Podcast: The Giant Pool Of Money: Where Are They Now?

On today's Planet Money:

We revisit the show that fathered our podcast — The Giant Pool of Money.

In that collaboration between NPR and This American Life, Adam and Alex set out to explain a simple question: "Why would the financial services industry rush to make lots of loans to people who couldn't pay them back?" They traced the mortgage chain from the people who took out the loans to those who re-packaged them and sold them off.

That show aired in May of 2008, several months before we knew the extent of the giant financial collapse we were headed for. Today we visit two of the people featured in that piece — Richard, a Marine who was facing foreclosure, and Jim Finkel, a CDO manager, to see they've fared in the downturn.

Bonus: Strategic defaults, then and now.

Download the podcast; or subscribe. Intro music: Radiohead's "Weird Fishes/Arpeggi." Find us: Twitter/ Facebook/ Flickr.

Here's a New York Times story about strategic or "ruthless" defaults from May 10, 2008. Mortgage Holders Find It Hard to Walk Away From Their Homes:

The blogosphere is full of tales of homeowners who supposedly are choosing to mail the house keys to their lenders rather than keep their depreciating homes. And yet "jingle mail," the term for those tinkling packages of keys, appears to be far rarer than many seem to think.

Freddie Mac, the big government-sponsored mortgage company, estimates that just 0.14 percent of the defaulted mortgages in its portfolio involved properties that were abandoned by borrowers. Fannie Mae, another mortgage company, puts the figure in the single digits. Both companies deal in relatively conservative loans, so the total rate may be somewhat higher. Industry officials say they have no way of knowing for sure.

The low numbers from Freddie Mac and Fannie Mae are consistent with past housing busts, like the ones that occurred in Texas in the 1980s and in the Northeast and California in the early 1990s. Homeowners typically do not walk away from homes they live in unless they are unable to pay the mortgage, usually because of job loss, a death in the family, divorce or a big jump in their monthly payments.

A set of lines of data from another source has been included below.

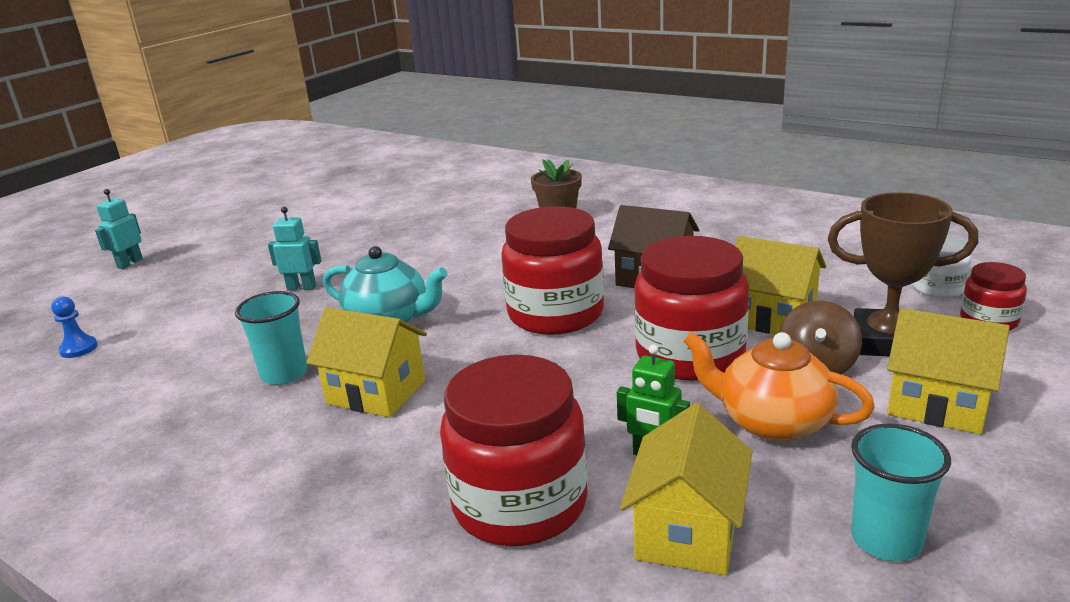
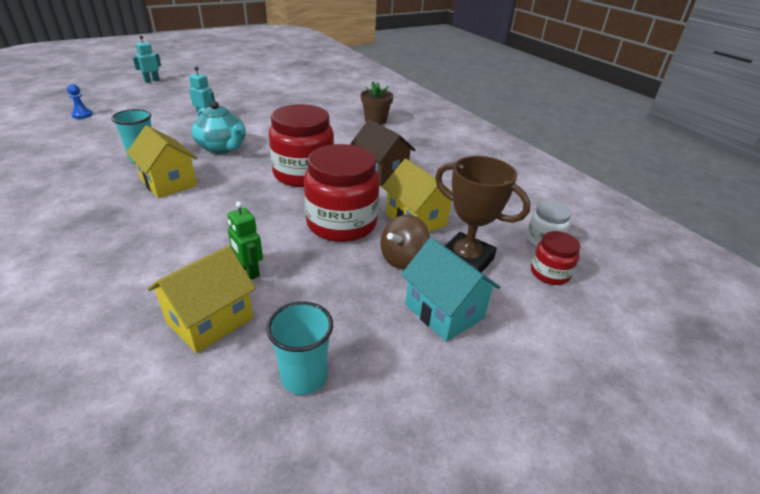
camera: 20 degrees right, 10 degrees up
red jar [440,355,588,546] -> none
orange teapot [683,332,875,442] -> none
yellow house [887,308,1010,434] -> turquoise house [401,237,500,342]

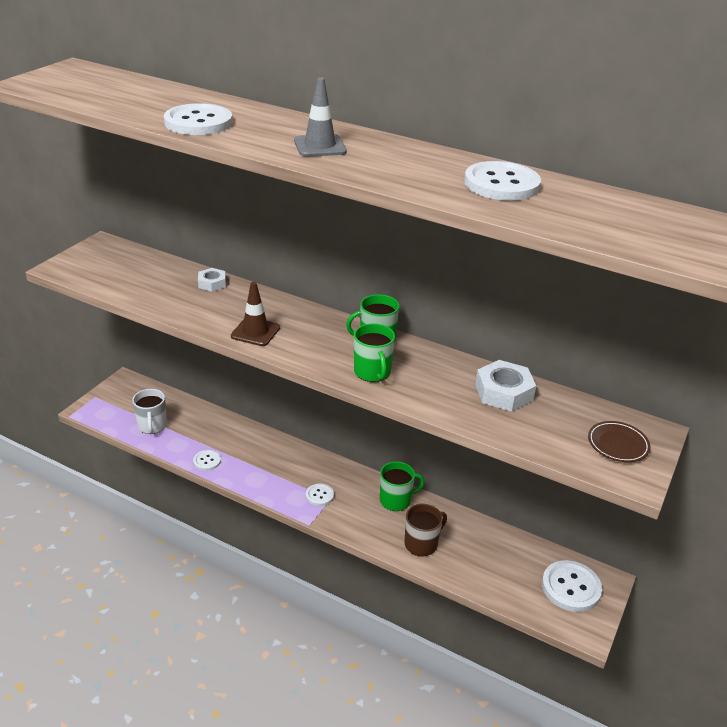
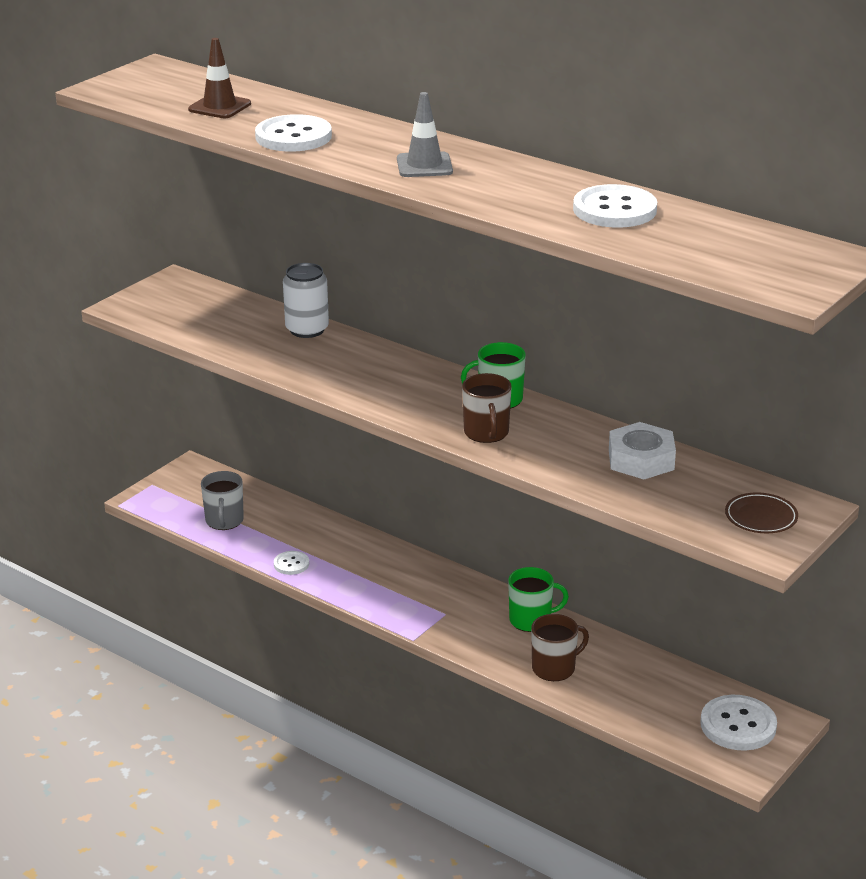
camera: 10 degrees right, 5 degrees down
white mug [132,389,167,434] -> grey mug [201,471,244,530]
white nut [198,268,226,292] -> white can [283,263,329,338]
brown traffic cone [231,282,280,346] -> brown traffic cone moved to [188,38,251,118]
white button [306,483,334,506] -> none
green mug [354,323,395,382] -> brown mug [462,373,512,443]

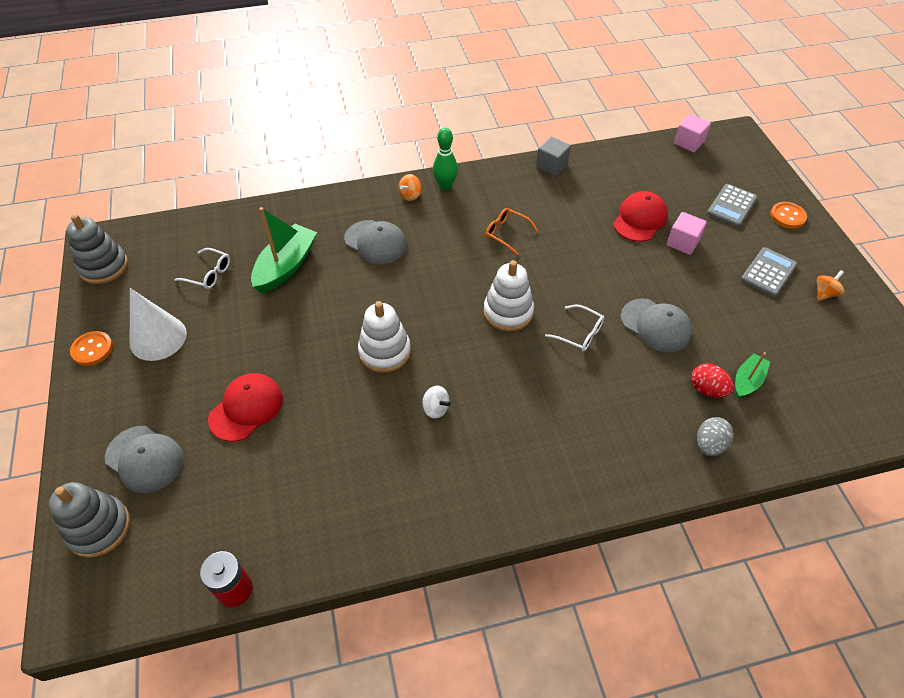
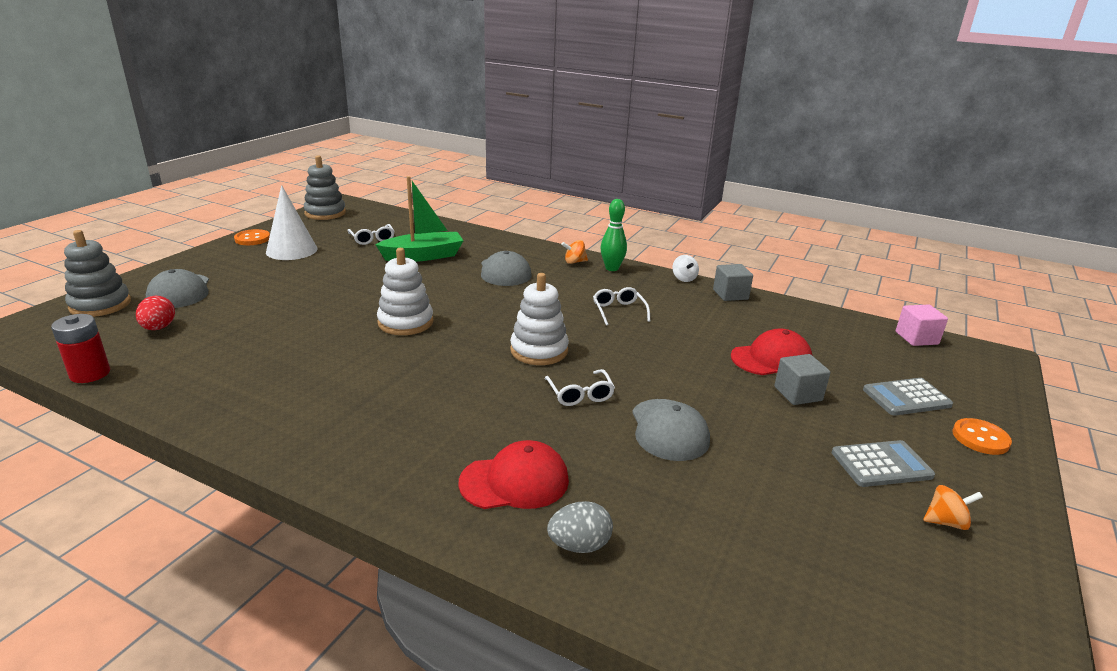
camera: 40 degrees right, 25 degrees down
red cap [208,373,283,442] -> red cap moved to [458,440,569,509]
white spinning top [422,386,451,419] -> white spinning top moved to [673,255,699,282]
orange glasses [486,208,538,255] -> white glasses [593,287,650,326]
pink cube [666,212,707,255] -> grey cube [774,354,830,405]
red egg [691,364,734,398] -> red egg moved to [136,296,175,330]
green boat [735,352,770,398] -> none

Here's some recent figures from the Los Angeles Times:

The number of strategic defaults is far beyond most industry estimates — 588,000 nationwide during 2008, more than double the total in 2007. They represented 18% of all serious delinquencies that extended for more than 60 days in last year's fourth quarter.

Two-thirds of strategic defaulters have only one mortgage — the one they're walking away from on their primary homes.

Strategic defaults are heavily concentrated in negative-equity markets where home values zoomed during the boom and have cratered since 2006. In California last year, the number of strategic defaults was 68 times higher than it was in 2005. In Florida it was 46 times higher. In most other parts of the country, defaults were about nine times higher in 2008 than in 2005.